### Assignment
From the data below, copy exactly the lines that lie between the one holding "(IHC) of skin" and the one holding "cells show no", including both, and nothing more.

### Provided entries
════════════════════

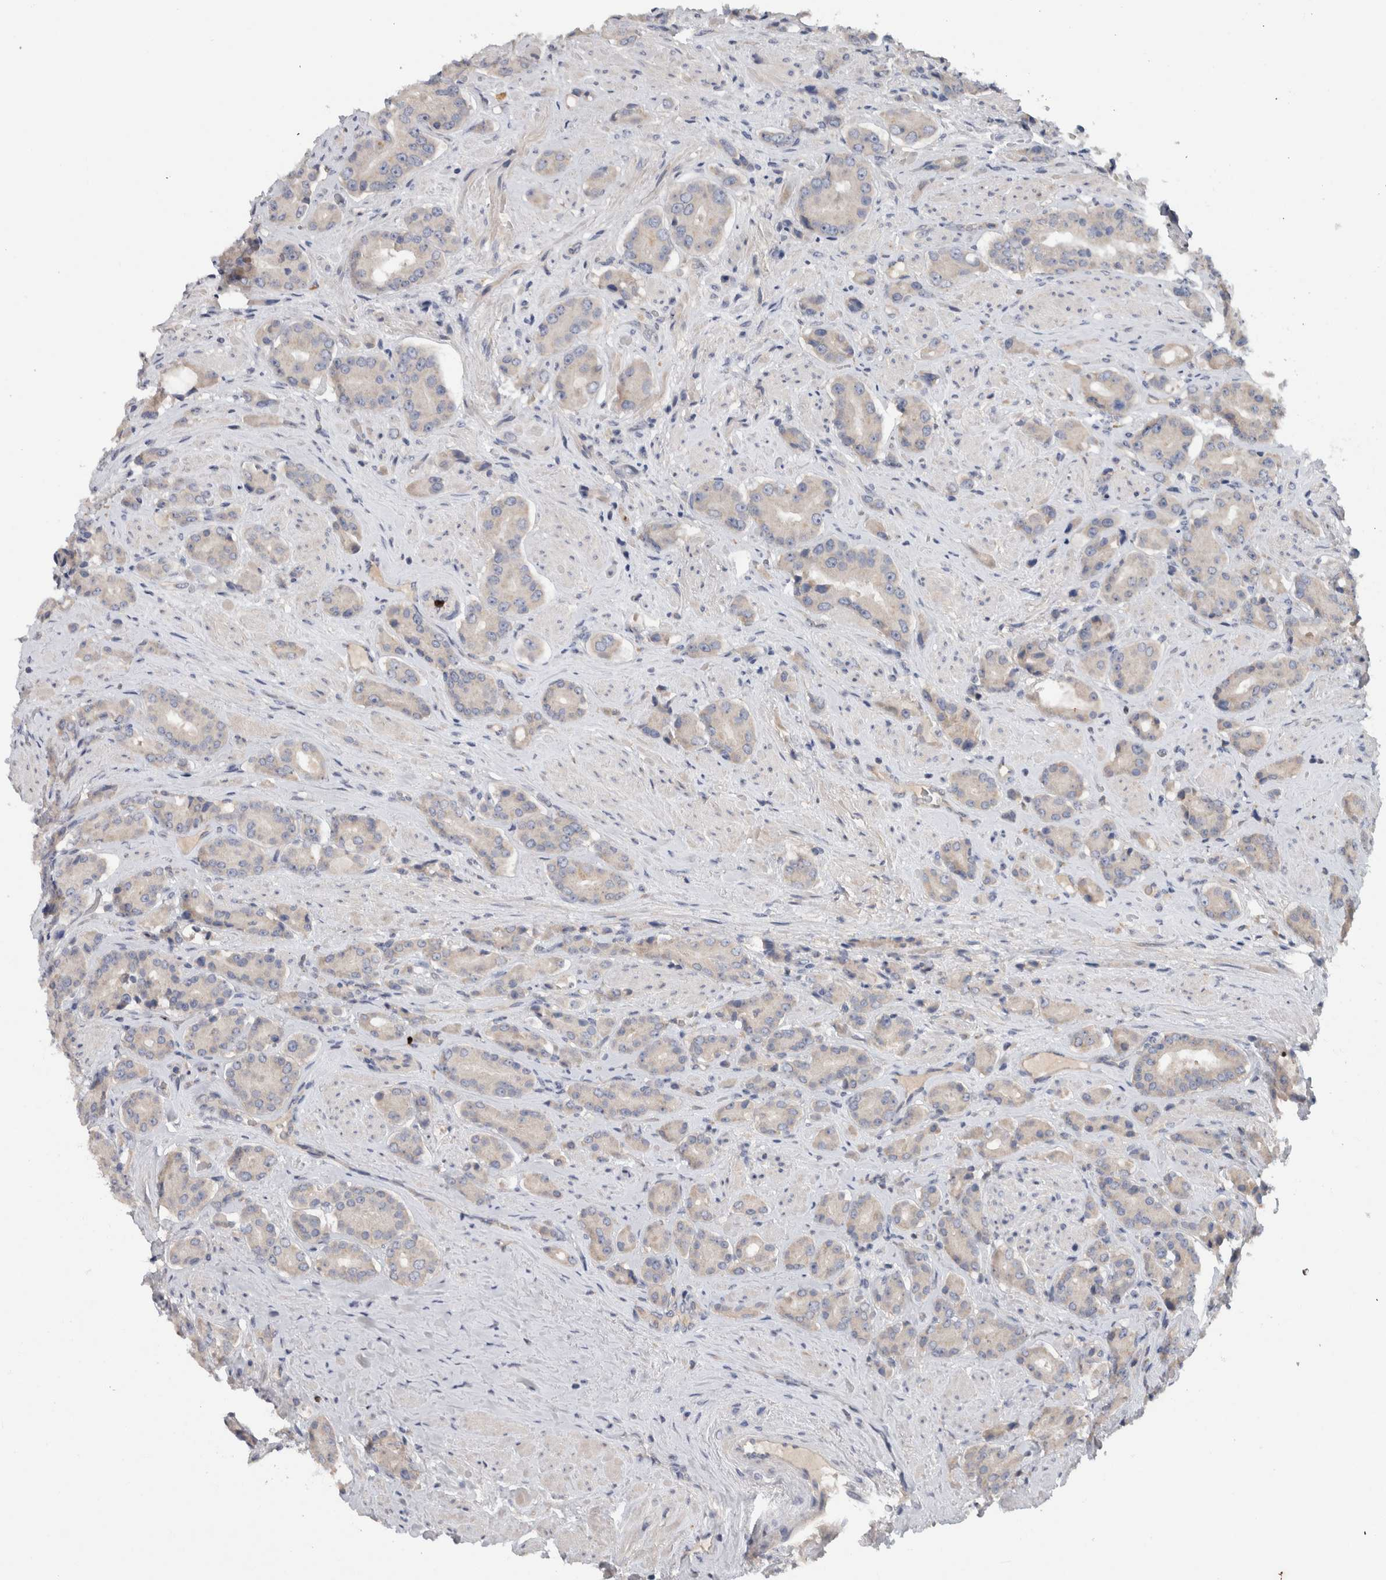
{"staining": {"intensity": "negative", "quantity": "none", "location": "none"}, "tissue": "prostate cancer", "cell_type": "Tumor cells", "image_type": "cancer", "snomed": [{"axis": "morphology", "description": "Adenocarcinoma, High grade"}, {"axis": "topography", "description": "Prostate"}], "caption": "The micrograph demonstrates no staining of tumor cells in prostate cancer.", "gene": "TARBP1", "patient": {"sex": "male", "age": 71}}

════════════════════

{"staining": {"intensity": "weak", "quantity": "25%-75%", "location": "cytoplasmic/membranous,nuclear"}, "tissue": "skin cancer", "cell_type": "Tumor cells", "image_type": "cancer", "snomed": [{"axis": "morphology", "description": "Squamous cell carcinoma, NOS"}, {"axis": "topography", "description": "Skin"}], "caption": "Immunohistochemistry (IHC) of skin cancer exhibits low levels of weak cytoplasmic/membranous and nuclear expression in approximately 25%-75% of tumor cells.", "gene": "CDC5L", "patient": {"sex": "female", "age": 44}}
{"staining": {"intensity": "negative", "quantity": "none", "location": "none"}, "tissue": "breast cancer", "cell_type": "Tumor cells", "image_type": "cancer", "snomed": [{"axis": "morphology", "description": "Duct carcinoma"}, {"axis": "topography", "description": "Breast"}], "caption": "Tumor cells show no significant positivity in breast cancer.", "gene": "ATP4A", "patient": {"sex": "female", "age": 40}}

════════════════════

### Completed exercise
{"staining": {"intensity": "weak", "quantity": "25%-75%", "location": "cytoplasmic/membranous,nuclear"}, "tissue": "skin cancer", "cell_type": "Tumor cells", "image_type": "cancer", "snomed": [{"axis": "morphology", "description": "Squamous cell carcinoma, NOS"}, {"axis": "topography", "description": "Skin"}], "caption": "Immunohistochemistry (IHC) of skin cancer exhibits low levels of weak cytoplasmic/membranous and nuclear expression in approximately 25%-75% of tumor cells.", "gene": "CDC5L", "patient": {"sex": "female", "age": 44}}
{"staining": {"intensity": "negative", "quantity": "none", "location": "none"}, "tissue": "breast cancer", "cell_type": "Tumor cells", "image_type": "cancer", "snomed": [{"axis": "morphology", "description": "Duct carcinoma"}, {"axis": "topography", "description": "Breast"}], "caption": "Tumor cells show no significant positivity in breast cancer.", "gene": "ATP4A", "patient": {"sex": "female", "age": 40}}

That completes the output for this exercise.